Here we go again -- Florida, home of the hanging chads, and in particular Palm Beach County, inventor of the “butterfly ballot,” has created another election mess just as a tight finish for president -- in the nation and in all-important Florida -- is approaching quickly.
The Palm Beach Post reports that 27,000 filled-out absentee ballots in Palm Beach County were improperly printed and cannot be read by tabulation machines. So, in another one of those high-tech solutions for which Florida election officials are famous, the votes cast on all those ballots will be copied by hand onto properly laid-out ballots.
Representatives from both the Obama and Romney campaigns will be present, watching for signs of trouble.

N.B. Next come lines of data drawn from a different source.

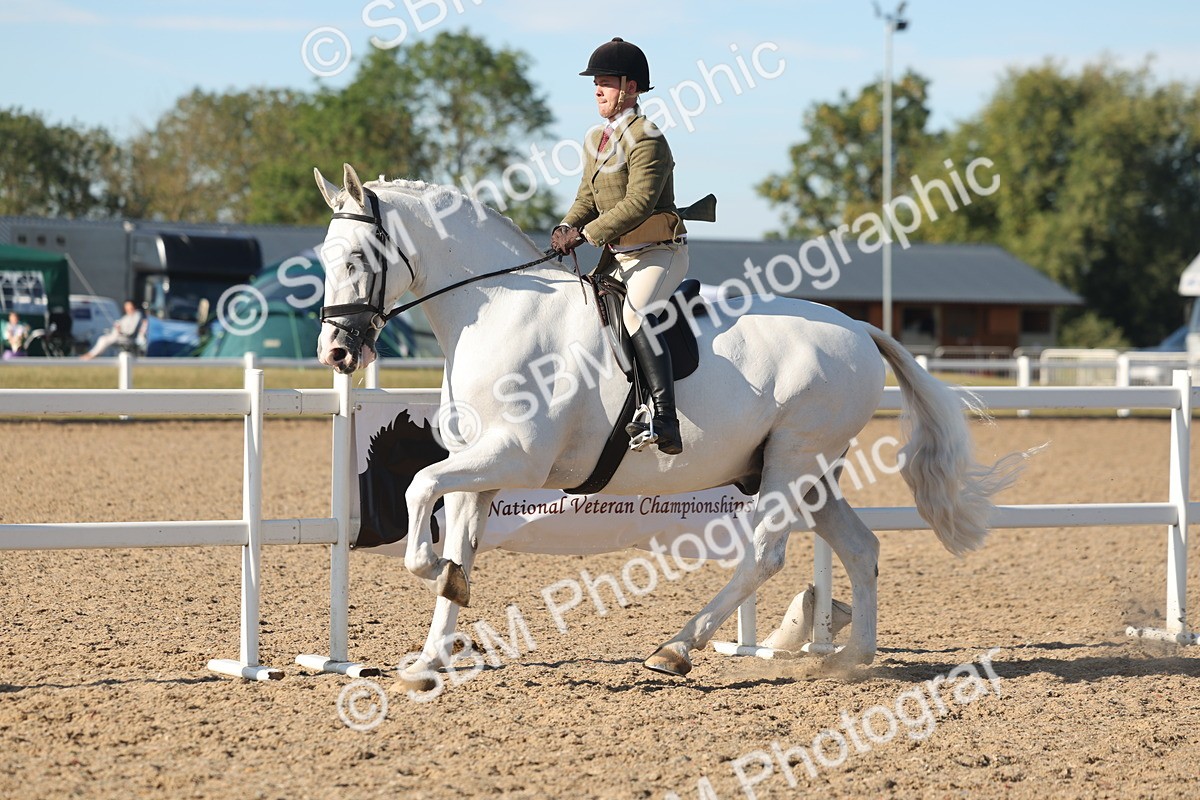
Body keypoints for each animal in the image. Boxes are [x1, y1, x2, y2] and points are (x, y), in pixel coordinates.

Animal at [313, 163, 1019, 681]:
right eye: (323, 256)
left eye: (356, 259)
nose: (337, 353)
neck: (499, 312)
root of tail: (860, 328)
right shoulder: (480, 466)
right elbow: (454, 534)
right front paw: (430, 654)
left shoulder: (516, 455)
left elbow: (418, 489)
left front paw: (432, 571)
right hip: (811, 474)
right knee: (861, 548)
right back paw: (851, 661)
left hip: (792, 461)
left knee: (764, 555)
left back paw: (676, 649)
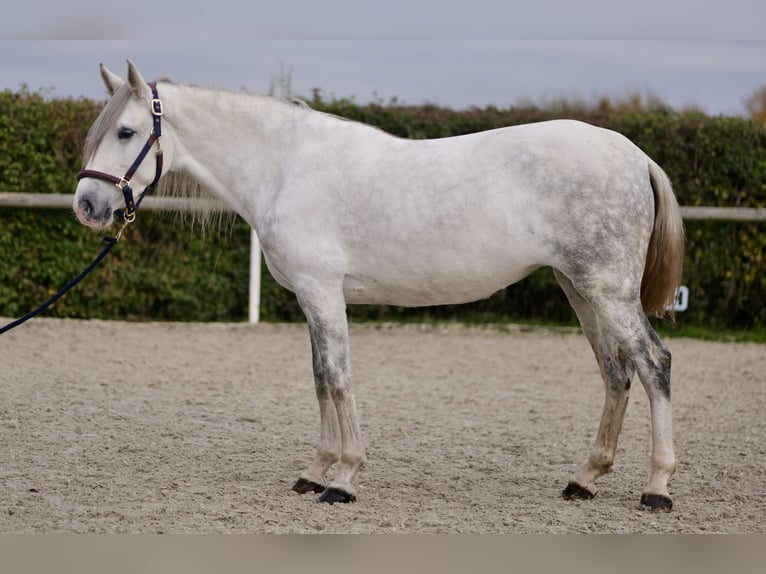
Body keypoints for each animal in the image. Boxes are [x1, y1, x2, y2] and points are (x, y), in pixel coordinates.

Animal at [73, 60, 684, 512]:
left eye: (125, 131)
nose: (87, 206)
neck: (285, 167)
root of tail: (636, 155)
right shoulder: (311, 298)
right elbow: (320, 380)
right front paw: (314, 472)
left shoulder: (323, 292)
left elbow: (339, 379)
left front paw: (344, 479)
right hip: (579, 288)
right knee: (615, 373)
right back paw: (585, 479)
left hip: (608, 291)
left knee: (653, 363)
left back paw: (656, 487)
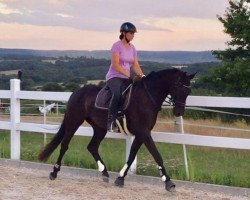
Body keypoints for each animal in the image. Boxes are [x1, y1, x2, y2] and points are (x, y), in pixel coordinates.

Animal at [38, 68, 195, 192]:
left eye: (188, 91)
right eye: (178, 87)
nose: (179, 112)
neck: (147, 97)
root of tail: (77, 91)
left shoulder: (141, 133)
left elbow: (131, 155)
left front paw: (120, 178)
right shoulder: (144, 132)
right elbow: (156, 155)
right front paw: (169, 182)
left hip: (99, 128)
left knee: (92, 147)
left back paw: (104, 173)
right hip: (74, 121)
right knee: (65, 145)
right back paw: (54, 172)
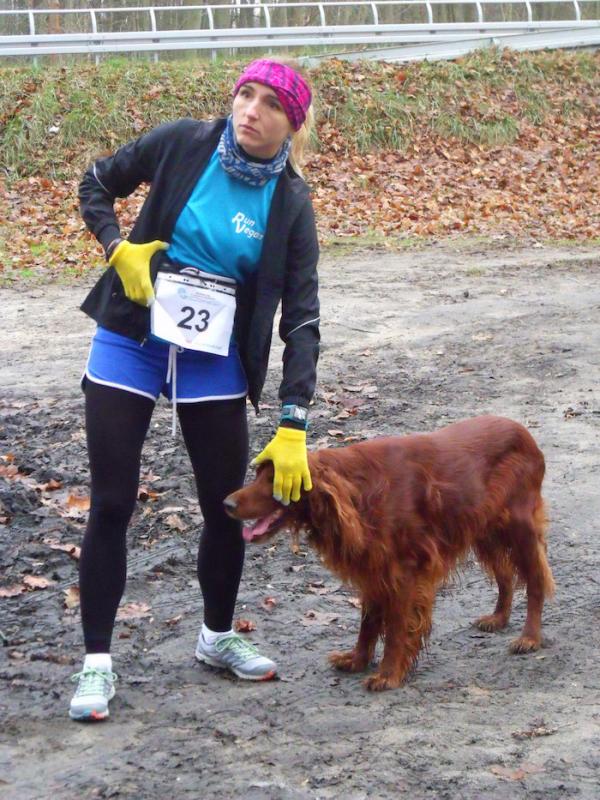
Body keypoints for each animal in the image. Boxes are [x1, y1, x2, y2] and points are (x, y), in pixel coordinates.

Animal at [224, 416, 554, 691]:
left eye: (275, 480)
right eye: (257, 474)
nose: (226, 503)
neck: (359, 492)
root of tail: (524, 433)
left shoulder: (405, 571)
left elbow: (396, 628)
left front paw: (388, 674)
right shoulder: (374, 567)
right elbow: (368, 623)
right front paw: (357, 659)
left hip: (519, 527)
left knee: (536, 581)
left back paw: (529, 637)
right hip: (485, 530)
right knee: (505, 575)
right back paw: (498, 617)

But with just 527 votes deciding the Florida presidential outcome in the disputed election of 2000, the prospect for errors in a 27,000-ballot recounting project seems frightening.
“Every time you duplicate a ballot, you run
the risk of making a mistake, particularly with 27,000 ballots,” former Florida
Secretary of State Kurt Browning -- whose job included overseeing the state’s
elections bureaucracy -- told The Palm Beach Post.
Miami attorney Raquel Rodriguez,
statewide co-chair of Lawyers for Romney, objected last week to the process
that county Election Supervisor Susan Bucher had designed for the hand-copying,
saying it didn’t follow state law, The Post reported. “She’s inventing a procedure,”
Rodriguez said.
Adding to the drama is the fact that
Florida (and Michigan and countless other states) did not learn one of the
basic lessons of 2000: Election officials should not be chosen for office in
partisan elections, and they should not be allowed to delve into partisan
politics.
In this case, Bucher, who is
overseeing the ballot recreation process, is a former Democratic member of the
state House.
I may be partial but I say that, if
you’re going to have a ballot-counting controversy, stick with the chads.